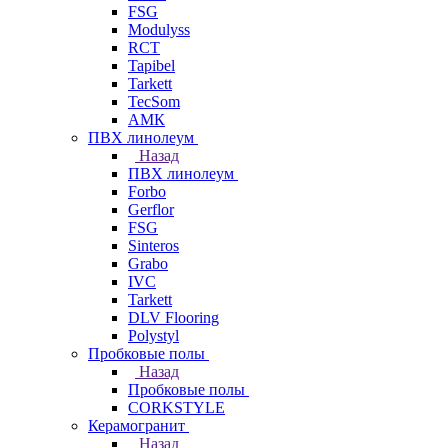
FSG
Modulyss
RCT
Tapibel
Tarkett
TecSom
АМК
ПВХ линолеум
Назад
ПВХ линолеум
Forbo
Gerflor
FSG
Sinteros
Grabo
IVC
Tarkett
DLV Flooring
Polystyl
Пробковые полы
Назад
Пробковые полы
CORKSTYLE
Керамогранит
Назад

**How to complete this task:** Your answer is an exact copy of the records above, stripped of pictures.

**Response:**
FSG
Modulyss
RCT
Tapibel
Tarkett
TecSom
АМК
ПВХ линолеум
Назад
ПВХ линолеум
Forbo
Gerflor
FSG
Sinteros
Grabo
IVC
Tarkett
DLV Flooring
Polystyl
Пробковые полы
Назад
Пробковые полы
CORKSTYLE
Керамогранит
Назад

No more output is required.